**What the task requires**:
Pick out each line in the listing below that contains the word "Pressure", and copy those lines.

**Input records**:
- Opening Delimiter -
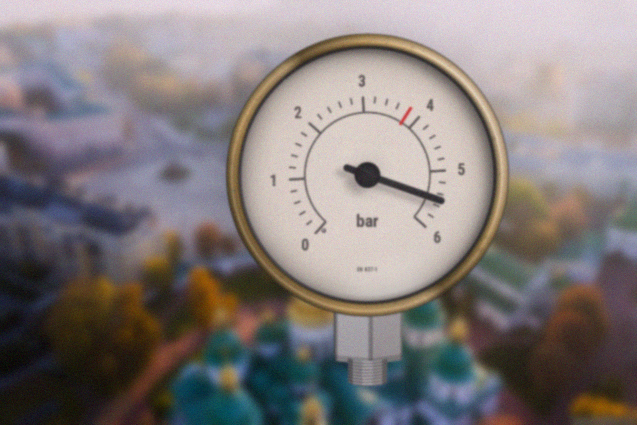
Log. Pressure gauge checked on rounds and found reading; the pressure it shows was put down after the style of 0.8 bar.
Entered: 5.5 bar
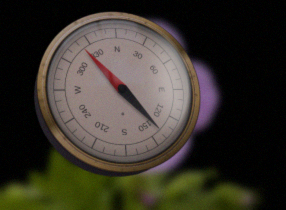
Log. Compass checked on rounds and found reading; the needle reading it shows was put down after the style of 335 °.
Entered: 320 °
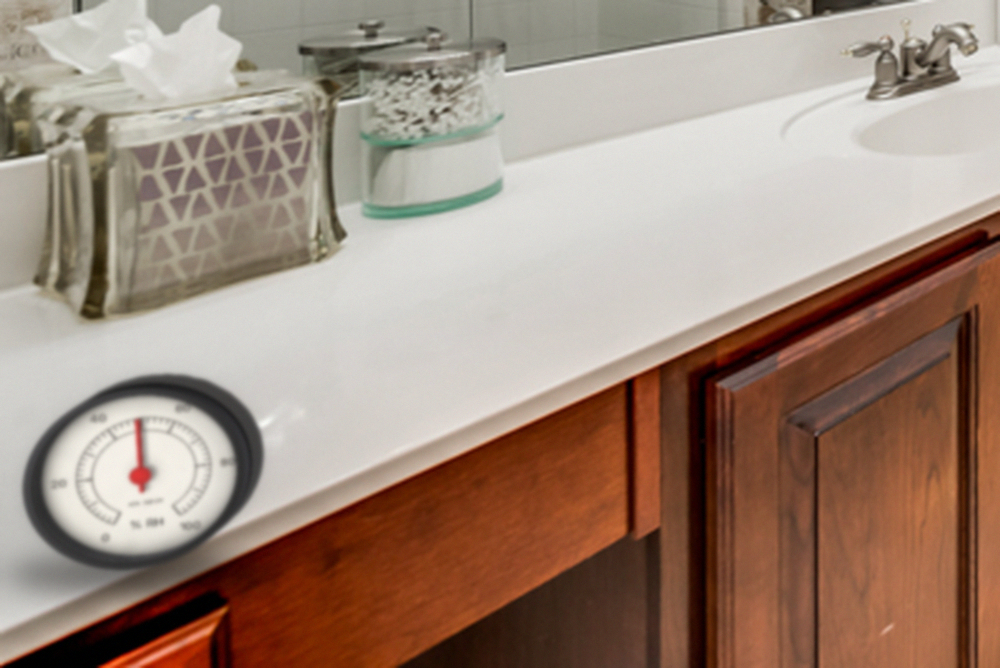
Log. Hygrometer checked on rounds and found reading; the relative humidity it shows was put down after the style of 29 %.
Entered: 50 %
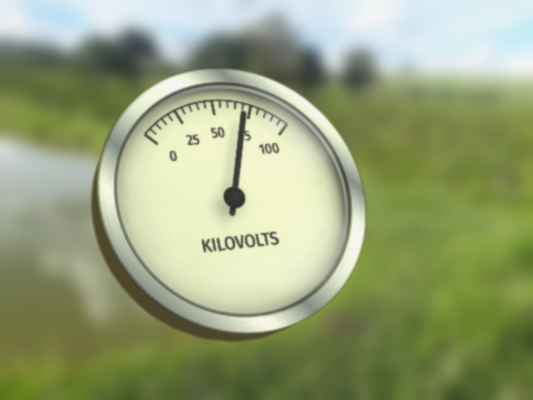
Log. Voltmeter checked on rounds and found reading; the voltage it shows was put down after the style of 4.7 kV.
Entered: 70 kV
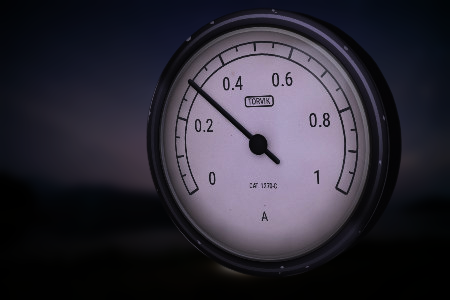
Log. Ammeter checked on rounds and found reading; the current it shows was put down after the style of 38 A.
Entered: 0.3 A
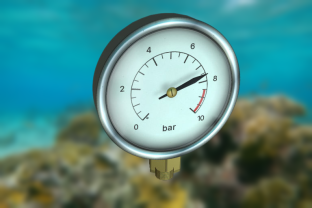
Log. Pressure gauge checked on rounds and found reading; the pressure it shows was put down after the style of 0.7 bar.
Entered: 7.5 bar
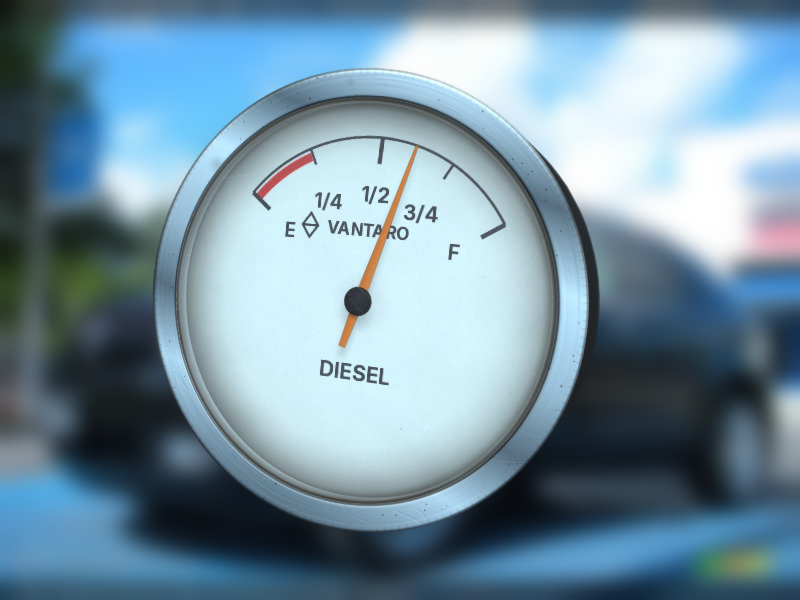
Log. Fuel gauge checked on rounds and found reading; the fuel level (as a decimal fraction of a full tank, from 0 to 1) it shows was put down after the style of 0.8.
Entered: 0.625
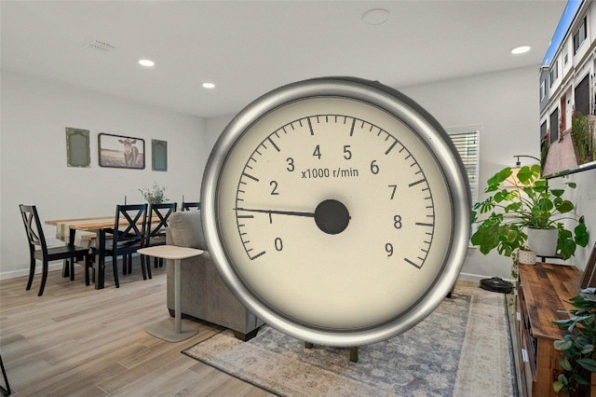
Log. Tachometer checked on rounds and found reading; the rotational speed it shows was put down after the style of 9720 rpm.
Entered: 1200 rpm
- Closing Delimiter -
**Response**:
Log. Pressure gauge checked on rounds and found reading; the pressure it shows was put down after the style of 0.8 bar.
Log. Pressure gauge checked on rounds and found reading; the pressure it shows was put down after the style of 0.7 bar.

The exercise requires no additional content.